→ **Exercise brief**
Print all the data that follows exactly, images excluded.

→ **Collected data**
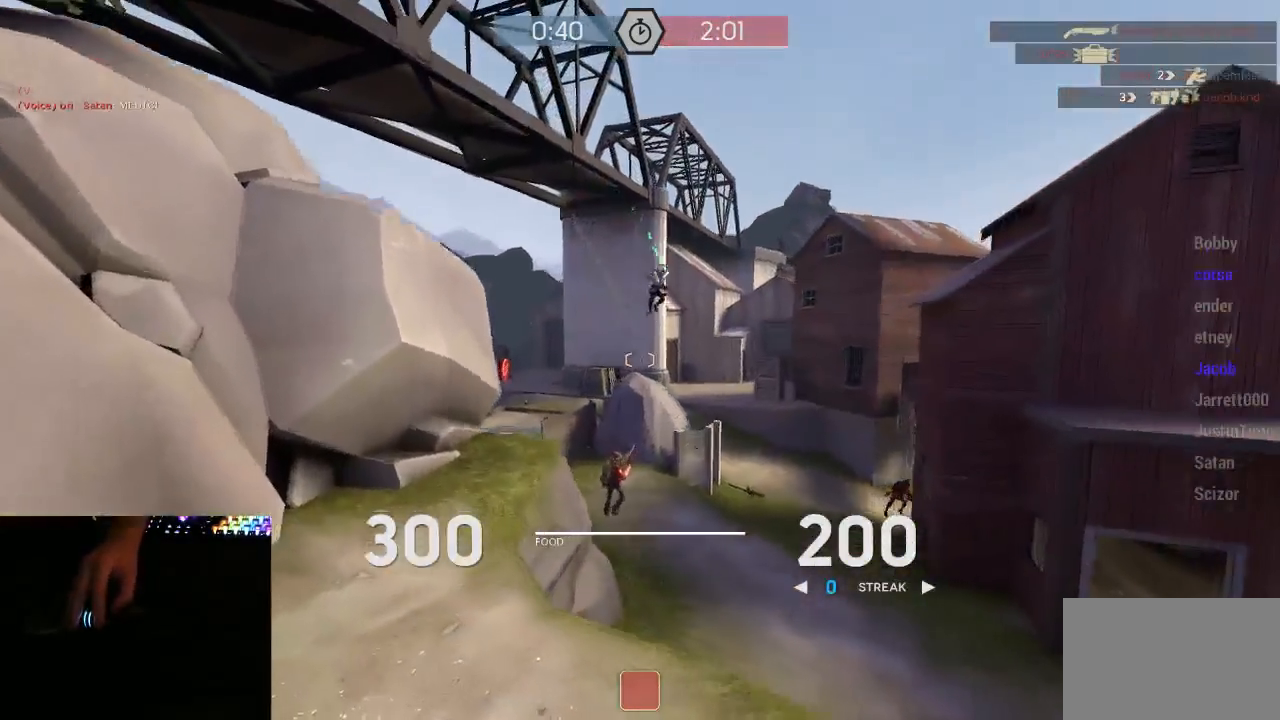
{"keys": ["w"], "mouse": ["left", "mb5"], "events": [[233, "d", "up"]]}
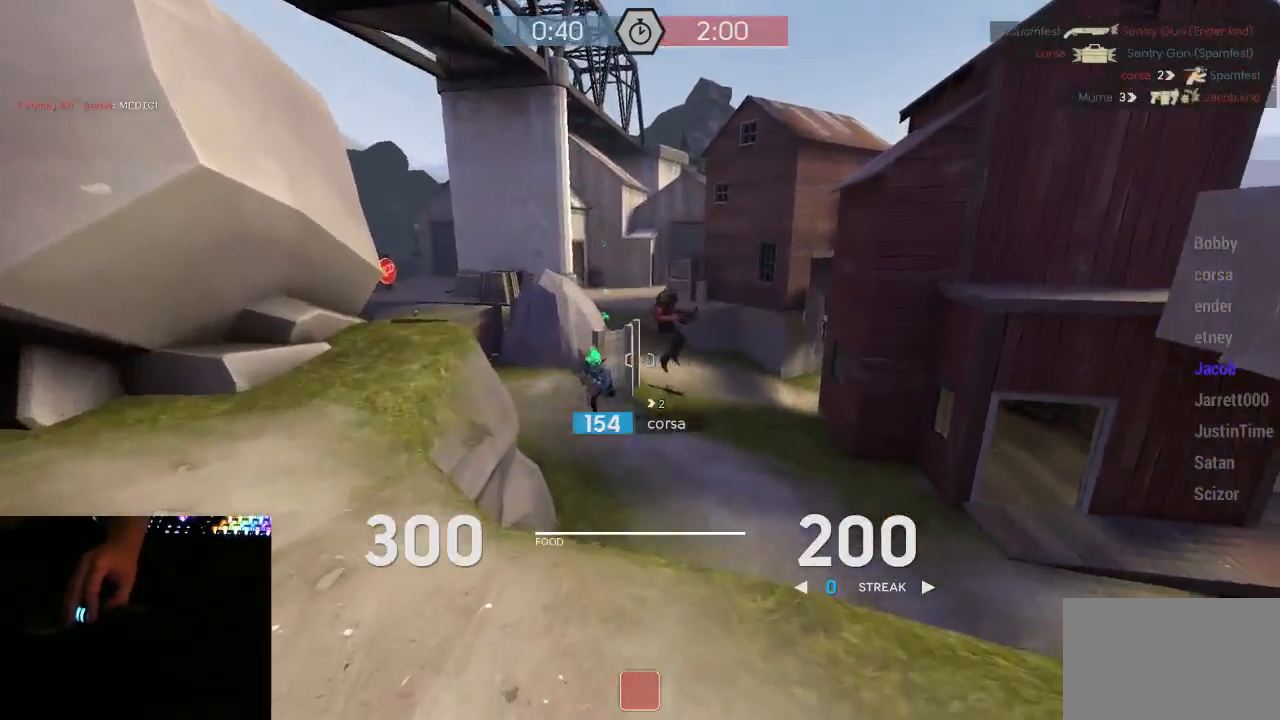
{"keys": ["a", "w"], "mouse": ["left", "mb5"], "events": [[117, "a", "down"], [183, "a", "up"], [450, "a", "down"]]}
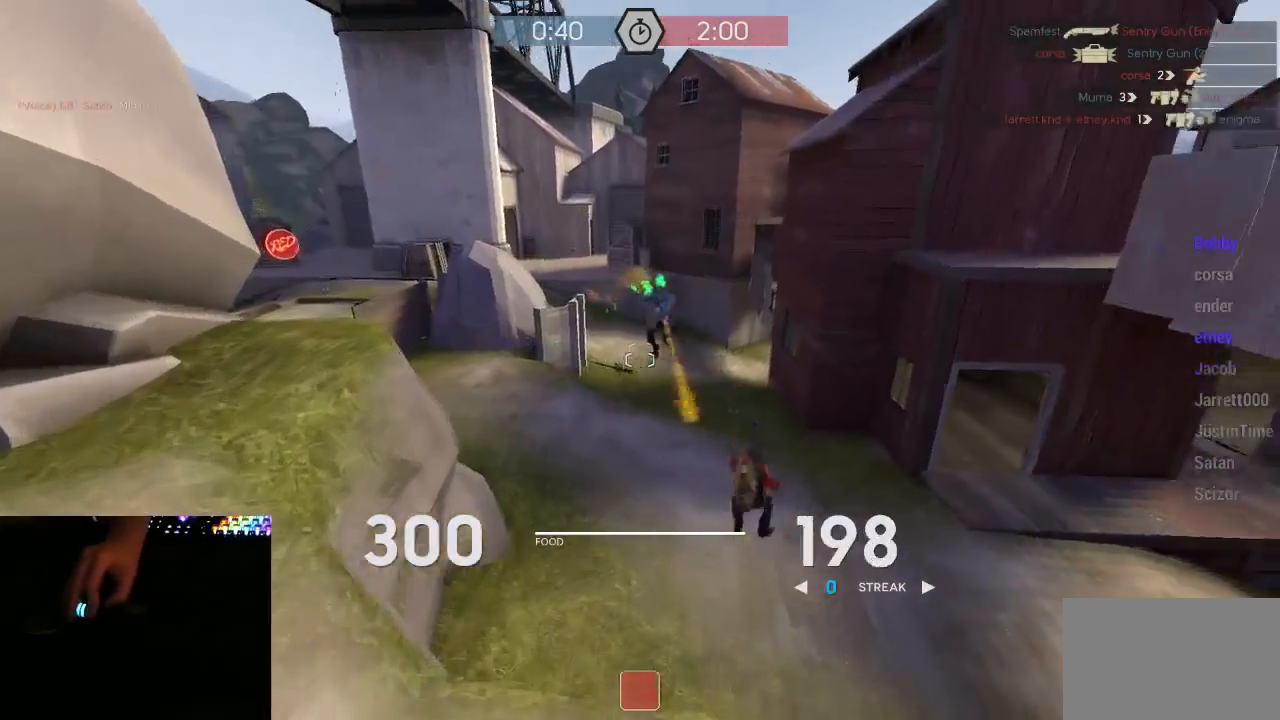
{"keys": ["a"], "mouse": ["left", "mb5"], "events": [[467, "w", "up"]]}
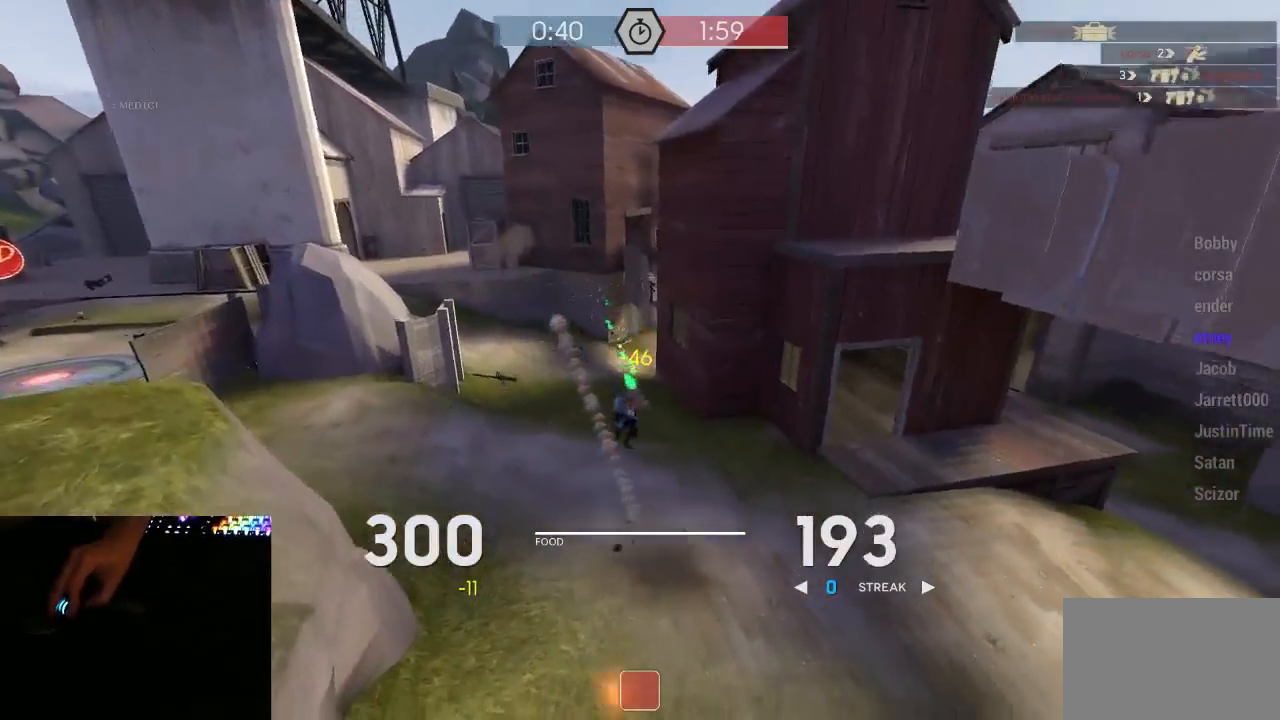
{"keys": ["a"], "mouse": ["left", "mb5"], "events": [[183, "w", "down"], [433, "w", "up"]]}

→ **Reply**
{"keys": ["w"], "mouse": ["left", "mb5"], "events": [[233, "d", "up"]]}
{"keys": ["a", "w"], "mouse": ["left", "mb5"], "events": [[117, "a", "down"], [183, "a", "up"], [450, "a", "down"]]}
{"keys": ["a"], "mouse": ["left", "mb5"], "events": [[467, "w", "up"]]}
{"keys": ["a"], "mouse": ["left", "mb5"], "events": [[183, "w", "down"], [433, "w", "up"]]}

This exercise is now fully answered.